De dreumesdochter sliep en met het oog op de mogelijke aanvulling op de knutselspullen besloot ik in een vlaag van verstandsverbijstering dat onze huidige voorraad toe was aan een grondige opruimbeurt.*
Vandaar dat ik alles uit de kast haalde, letterlijk hè, en kritisch keek naar al het materiaal. We verzamelden de afgelopen jaren bergen krijtjes, potloden, kleurboeken, gummetjes en meer van dat soort spul.
Kapot of te slechte kwaliteit waren de criteria die leidden tot afvoeren van spullen. Die stapel werd nog verrassend groot.
Uiteraard besloot de dreumesdochter zo’n beetje halverwege het proces dat haar middagdutje wel lang genoeg geduurd had. Zo’n tafel vol spullen als je beneden komt is een feestje op zich.
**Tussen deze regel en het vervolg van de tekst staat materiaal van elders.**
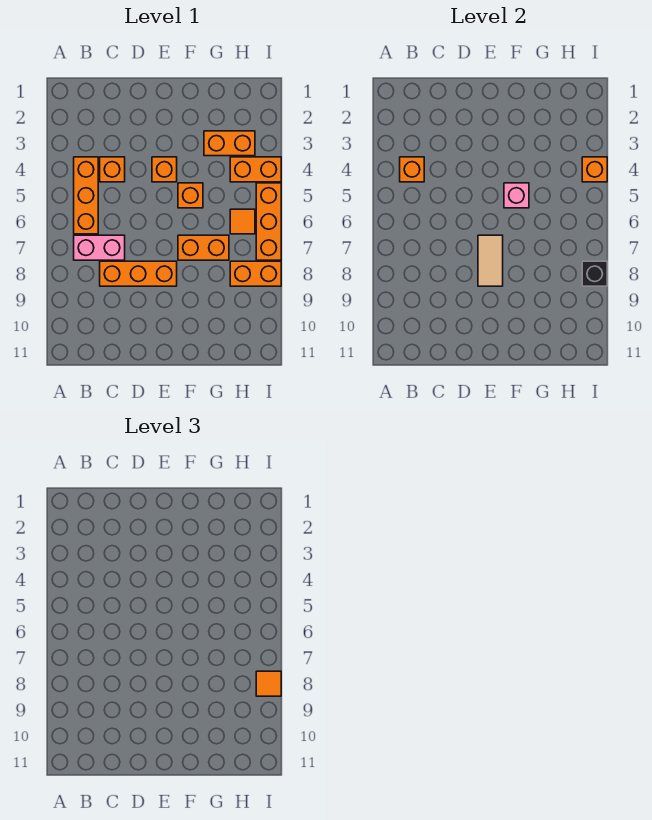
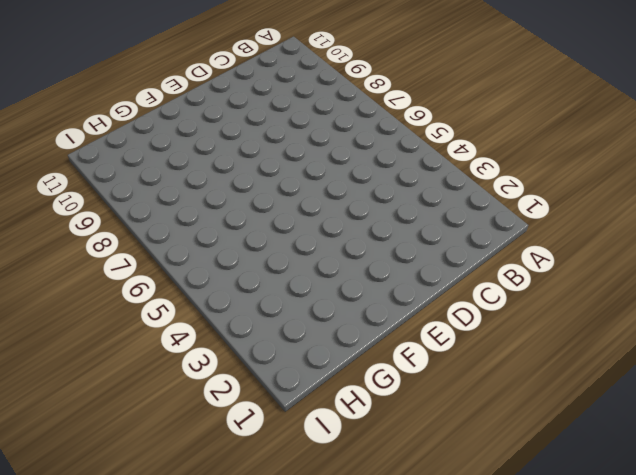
none -> orange brick B4:B6 level 1
none -> pink brick B7:C7 level 1
none -> orange brick C4 level 1

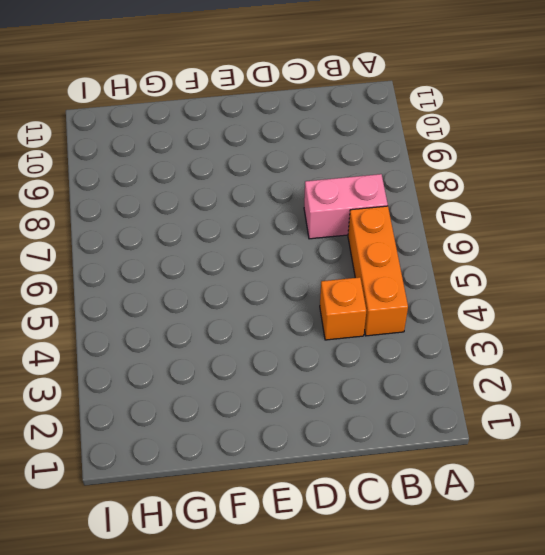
none -> orange brick C8:E8 level 1
none -> orange brick E4 level 1
none -> orange brick F5 level 1

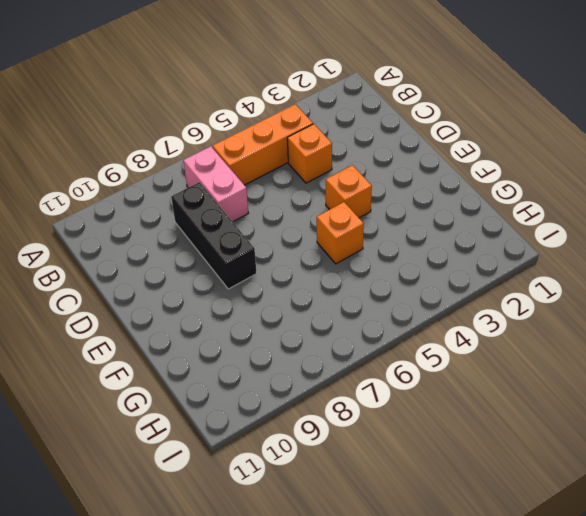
black brick C8:E8 level 1 -> orange brick C8:E8 level 1
none -> orange brick F7:G7 level 1
none -> orange brick G3:H3 level 1
none -> orange brick H4:I4 level 1

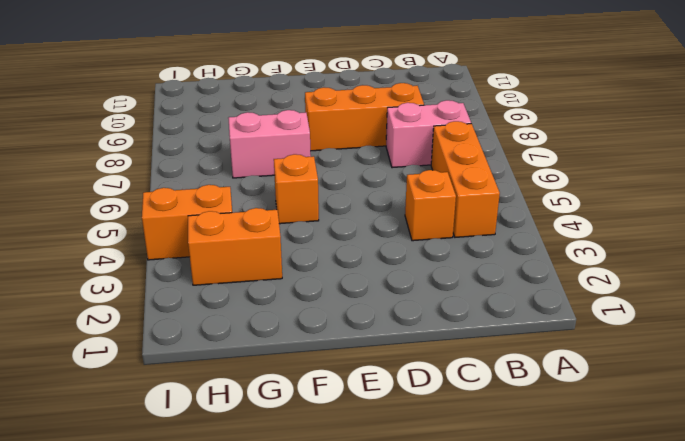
pink brick F7:G7 level 1 -> orange brick F7:G7 level 1
none -> orange brick E4 level 1
none -> orange tile H6 level 1
none -> orange brick H8:I8 level 1

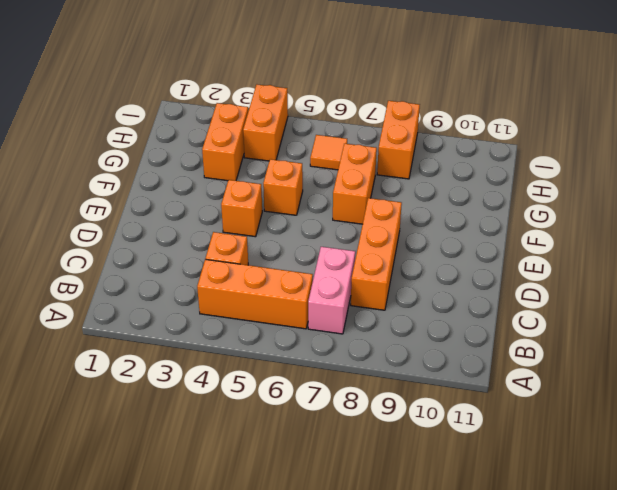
none -> orange brick I5:I7 level 1
none -> orange brick B4 level 2
none -> tan tile E7:E8 level 2

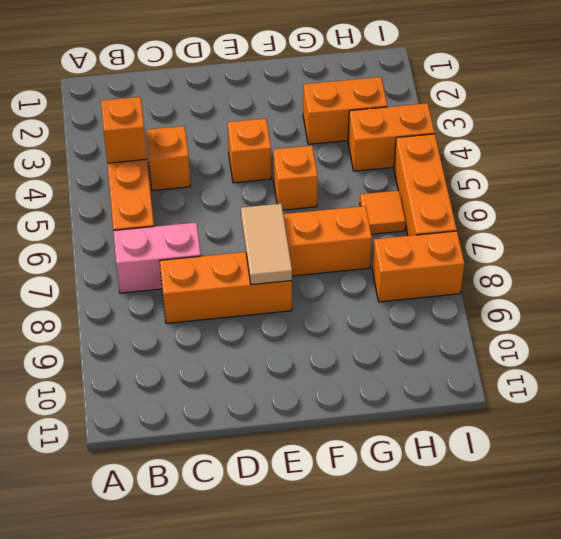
none -> pink brick F5 level 2
none -> orange brick I4 level 2
none -> black brick I8 level 2

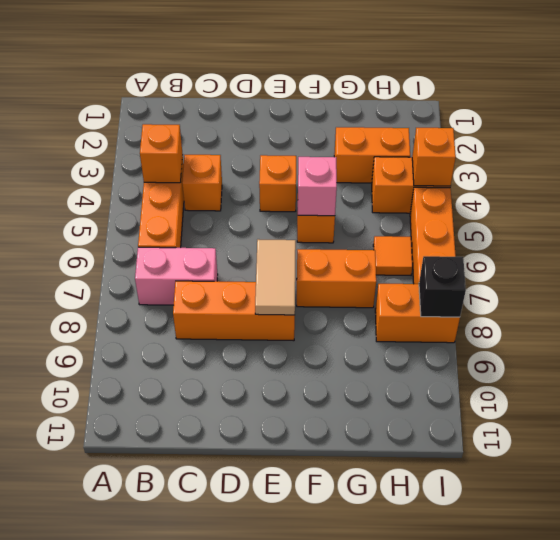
none -> orange tile I8 level 3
Terwijl ik de spullen die mochten blijven sorteerde en opruimde tot een frisse collectie creatief materiaal, bekeek mijn dreumesmeisje eens of er iets te peuteren en wriemelen viel.
Dat was er, en dat bracht mij in dubio. Ze zat heerlijk te spelen met een gratis gekregen boekje met stickerdingen. Dat boekje was in de basis prima bruikbaar bij knutselactiviteiten. Het spel van de dreumesdochter droeg bepaald niet bij aan deze bruikbaarheid.
Het boekje zou sneuvelen als ze doorging, maar ze speelde wel heel fijn. En dat is toch ook wat waard.** Ik heb haar laten spelen. Sterker nog, ik sloop er op mijn tenen omheen om haar toch maar niet te storen in haar spel.
Het supergefocusde dreumesgewriemel vind ik namelijk zo mogelijk nog mooier dan een slapende dreumes. We hebben er daarmee allebei van genoten.
*Als ik deze zin in mijn examen Nederlands zou gebruiken, zou ik bij deze gezakt zijn. Meer dan dertig woorden, hoe durf ik…
** Weer gezakt. Zinnen beginnen niet met en. Dat kan niet. Punt.